There’s still hope for world in dealing with global warming
Earth is rapidly headed for a place of no return, where climate change will leave the planet a more hostile place for people, plants and animals.
The impacts and costs are greater and coming faster than expected, according to a comprehensive new assessment by the Intergovernmental Panel on Climate Change (IPCC) that says we have about a dozen years to come to grips with the issue.
But there is some hope. The IPCC also found that reducing global warming by even half a degree Celsius would dramatically reduce deaths from heat, drought and disease; the loss of species from diminishing habitat; and submerged land caused by melting ice caps and rising oceans, with the loss of homes and livelihoods that would accompany such flooding. Half a degree less of warming could even save some of the world’s coral reefs.

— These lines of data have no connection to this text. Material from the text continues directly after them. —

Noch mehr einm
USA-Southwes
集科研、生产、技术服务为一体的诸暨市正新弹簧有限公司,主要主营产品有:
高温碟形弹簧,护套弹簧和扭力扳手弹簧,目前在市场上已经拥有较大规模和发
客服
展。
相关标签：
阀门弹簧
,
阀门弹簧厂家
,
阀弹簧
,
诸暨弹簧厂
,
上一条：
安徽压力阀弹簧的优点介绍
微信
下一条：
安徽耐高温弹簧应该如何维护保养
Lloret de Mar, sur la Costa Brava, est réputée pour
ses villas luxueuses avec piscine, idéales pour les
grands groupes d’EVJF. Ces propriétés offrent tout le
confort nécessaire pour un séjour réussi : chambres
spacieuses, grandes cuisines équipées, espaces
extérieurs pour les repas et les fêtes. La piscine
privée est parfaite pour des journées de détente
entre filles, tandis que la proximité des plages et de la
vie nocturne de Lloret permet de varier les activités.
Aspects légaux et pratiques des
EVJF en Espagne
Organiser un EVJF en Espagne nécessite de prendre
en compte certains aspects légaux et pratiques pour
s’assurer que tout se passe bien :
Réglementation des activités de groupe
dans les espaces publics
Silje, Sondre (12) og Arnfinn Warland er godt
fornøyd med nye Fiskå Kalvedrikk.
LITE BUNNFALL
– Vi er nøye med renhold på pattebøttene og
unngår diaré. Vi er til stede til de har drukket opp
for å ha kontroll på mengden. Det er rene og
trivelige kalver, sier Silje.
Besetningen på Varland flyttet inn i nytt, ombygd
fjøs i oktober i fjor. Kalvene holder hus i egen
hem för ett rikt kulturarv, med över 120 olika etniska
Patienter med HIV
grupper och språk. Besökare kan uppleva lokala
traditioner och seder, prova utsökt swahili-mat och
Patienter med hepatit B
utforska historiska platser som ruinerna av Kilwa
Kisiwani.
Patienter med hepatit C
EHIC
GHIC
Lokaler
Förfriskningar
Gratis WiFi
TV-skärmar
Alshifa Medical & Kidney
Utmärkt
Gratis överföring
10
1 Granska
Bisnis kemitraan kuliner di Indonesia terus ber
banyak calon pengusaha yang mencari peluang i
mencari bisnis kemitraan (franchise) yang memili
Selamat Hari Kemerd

That’s why the panel is urging world leaders to keep global warming under 1.5 degrees C rather than the looser goal of staying under 2 C set at the Paris climate change conference in 2015. It’s particularly sobering news since the world — based on current warming trends and lacklustre carbon reduction commitments to date — is set to blow by both numbers and see the climate heat up 3 C by the end of the century.
If there was ever reason to doubt the life-or-death impact of global warming, that’s long gone. And yet the message is still not getting through, in part because so many politicians are keen to play a politically expedient short game rather than focus on the environmental and economic imperatives that will become all too apparent over the longer term.